The UNO slot machine featured a basic vertical 3 wheel system, along with 3 additional horizontal wheels that would activate when 3 UNO bonus symbols in any position were landed with the maximum bet wagered. Meanwhile, the UNO Video Slot Machine featured a 5 reel, 15 line Video system with additional UNO Attack and UNO Triple bonus games awarded based on the symbols landed. Both versions saw limited releases to various Native American gaming centers.

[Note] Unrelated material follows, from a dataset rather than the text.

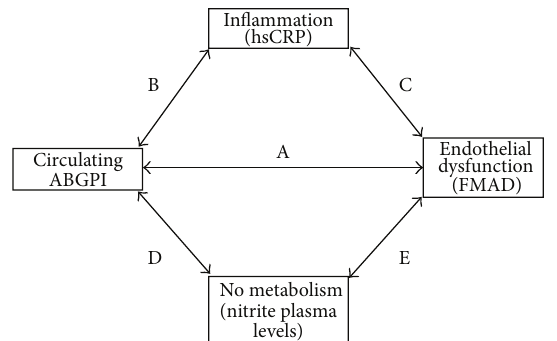
Figure 5: (A) Circulating anti-beta2-glycoprotein antibodies (ABGPI) titer was associated with flow-mediated arterial dilatation (FMAD) values ( 𝑃 = 0.01 ). (B) Circulating ABGPI titer was associated with C-reactive protein (hsCRP) levels ( 𝑃 = 0.04 ). (C) hsCRP levels were correlated with FMAD values ( 𝑃 < 0.01 ). (D) Circulating ABGPI titer was associated with nitrite plasma levels ( 𝑃 < 0.01 ). (E) We found a trend towards a correlation between nitrite plasma levels and FMAD ( 𝑃 = 0.07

=== Uno: The Game Show ===
In March 2013, it was announced that Mattel and the Gurin Company were teaming up to create a game show based on the card game, produced as a half-hour daily strip with a $100,000 cash jackpot along with a primetime version in which contestants competed for $1 million. However, the idea was scrapped later on.

=== Film adaptation ===
On February 4, 2021, an action heist comedy film based on the game was announced to be in development for Mattel Films with Lil Yachty of record label Quality Control Music developing and being eyed for the lead role alongside the label's managers Kevin "Coach K" Lee and Pierre "P" Thomas, and Brian Sher for Quality Films producing, Marcy Kelly writing, and Robbie Brenner and Kevin McKeon leading the project as executive producer and supervising producer, respectively.

==Similar games==
Uno is a member of the shedding family of card games. The shedding family of card games consists of games where the objective is to get rid of all of one's cards while preventing the other players from getting rid of their cards.

- Crazy Eights
  - Black Jack (Switch)
  - Switch (card game)
- Eleusis
- Last Card
- Macau
- Mao
- Mau-Mau (card game)
- O'NO 99
- One Card (game)
- Phase 10
- Skip-Bo
- Taki
- Whot!

==Complexity==
Uno has been studied from the perspective of combinatorial game theory. When played by two uncooperative players, Uno has been shown to be solvable in polynomial time. For two players playing cooperatively, the game becomes NP-complete.

A solitaire variant of the game where a player inspects their hand and decides if there is an order in which every card can be played has been shown to be solvable in polynomial time for a constant number of colours and numbers (as in the standard Uno deck). For the general case with many colors and many numbers, the problem is NP-complete.

The problem of finding a way to play all cards in a hand is equivalent to searching for a Hamiltonian path on a graph with vertices representing each card, and edges connecting cards that share a colour or number.

==Reception==
The Games magazine included Uno in their "Top 100 Games of 1980", noting that the game "borrows so much from the familiar card game of Crazy Eights" but that "it's a much better game and just as simple to learn". They would later include the game in their "Top 100 Games of 1982", noting that its "popularity is based on its simplicity, not on its strategic aspects" and that "the game has a rummylike scoring system".